SYNTHESIS AND SOLVOLYSIS OF ACRIDINE 1,2-OXIDE AND 3,4-OXIDE - CRYSTAL-STRUCTURE OF ACRIDINE 1,2-OXIDE

Acridine 1,2- and 3,4-oxides were synthesized from 3,4- and 1,2-dihydroacridine, respectively, via intermediate bromohydrin acetates. Crystals of acridine 1,2-oxide were sufficiently stable to allow the first determination of X-ray crystallographic structural features of a non-K-region arene oxide. Aqueous alkaline hydrolysis of the acridine 1,2- and 3,4-oxides produced trans-1,2-dihydrorxy-1,2-dihydroacridine and trans-3,4-dihydroxy-3,4-dihydroacridine, respectively. The former dihydrodiol was also obtained by a six-step synthesis from 3,4-dihydroacridine. Acid-catalyzed hydrolysis of acridine 1,2-oxide yielded the corresponding cis- and trans-1,2-dihydrodiols (20%) in addition to 1-hydroxy- (12%) and 2-hydroxyacridine (68%). By contrast, solvolysis of acridine 3,4-oxide under acid conditions gave 4-hydroxyacridine as the exclusive product. pH-rate profiles for hydrolysis of the acridine oxides in 1:9 dioxane-water at 25 degrees C were compared with those for anthracene 1,2-oxide, naphthalene 1,2-oxide, and quinoline 5,6- and 7,8-oxides. Second-order rate constants for the hydronium ion-catalyzed ring opening of anthracene 1,2-, acridine 3,4-, and acridine 1,2-oxide are 585, 7.81, and 0.45 M(-1) s(-2), respectively, and are 3-5 times larger than the rate constants for the corresponding naphthalene 1,2-, quinoline 7,8-, and quinoline 5,6-oxides.

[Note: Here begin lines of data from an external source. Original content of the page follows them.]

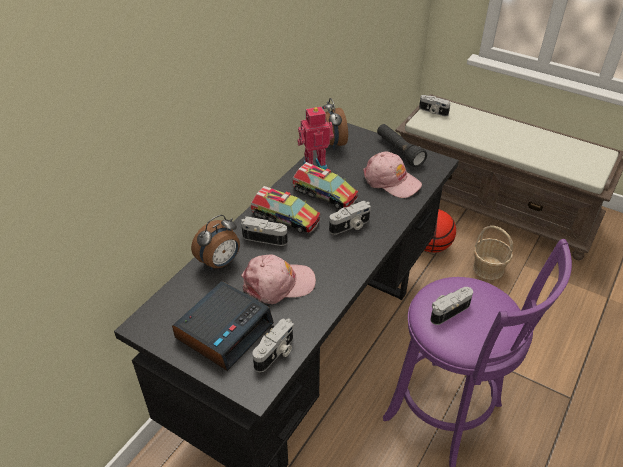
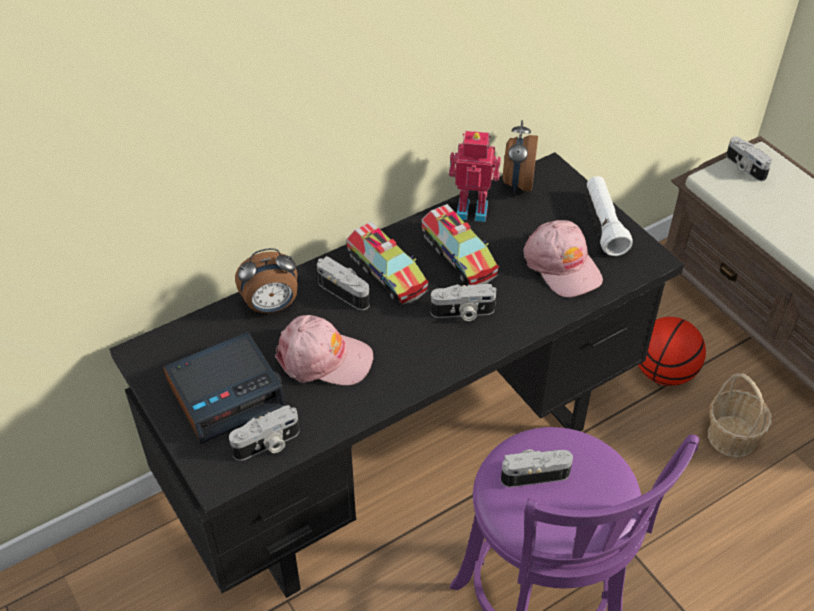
camera: 25 degrees right, 5 degrees up
(399, 151) = (604, 224): black flashlight -> white flashlight

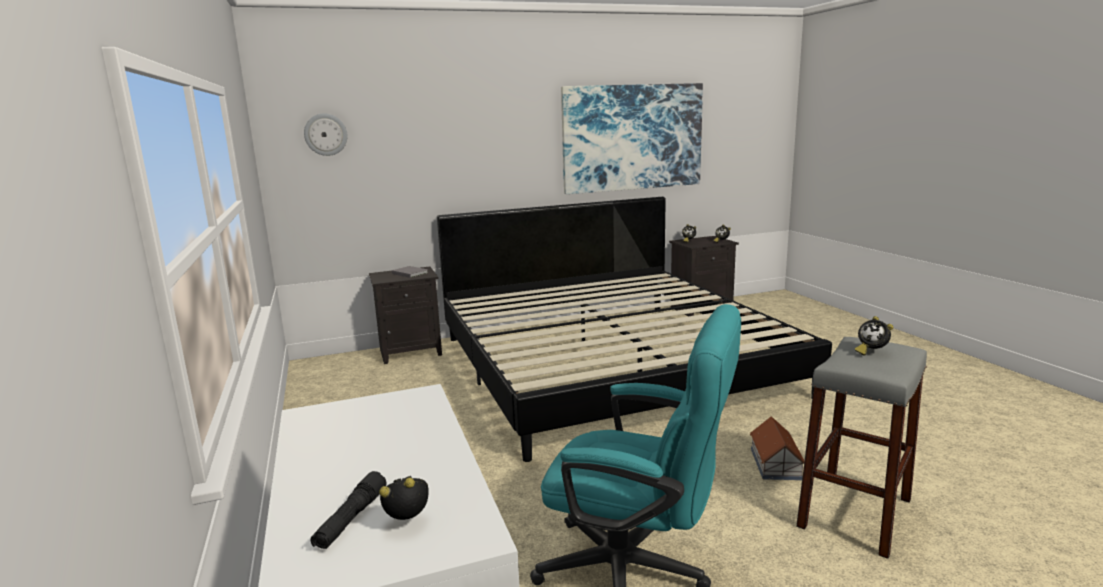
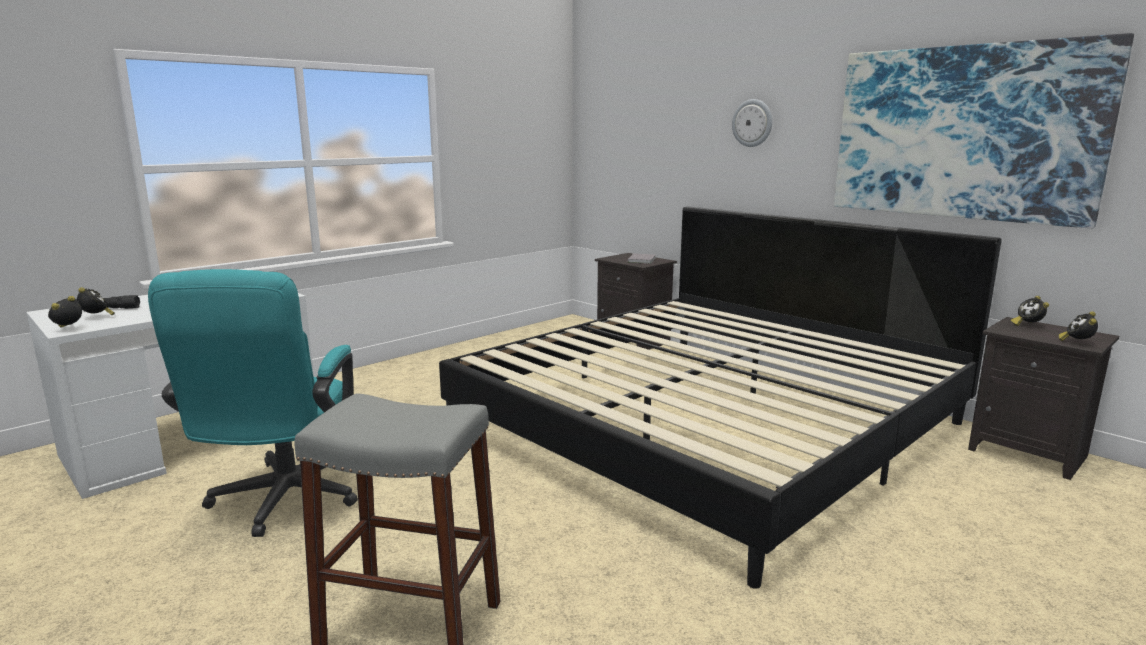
camera: 65 degrees right, 0 degrees up
(325, 134) = (615, 112): wall clock -> wall clock (752, 123)
(775, 463) = (512, 559): toy house -> none
(871, 352) = (419, 417): alarm clock -> alarm clock (69, 329)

Rate constants for uncatalyzed ring opening of anthracene 1,2- and acridine 3,4-oxides (117 x 10(-5) s(-1) and 2.4 X 10(-5) s(-1), respectively) are about two to three times larger than the corresponding rate constants for naphthalene 1,2- and quinoline 7,8-oxides, whereas the rate of nucleophilic ring opening by hydroxide ion to give the trans-dihydrodiols is accelerated by less than a factor of 2 for the acridine oxides as compared with their quinoline analogs. The pH-rate profiles for solvolysis of the acridine oxides, like those of the quinoline oxides, exhibit a pH-independent region at pH values below the pK(a) of the ring nitrogen that is attributed to formation of an unreactive N-protonated species.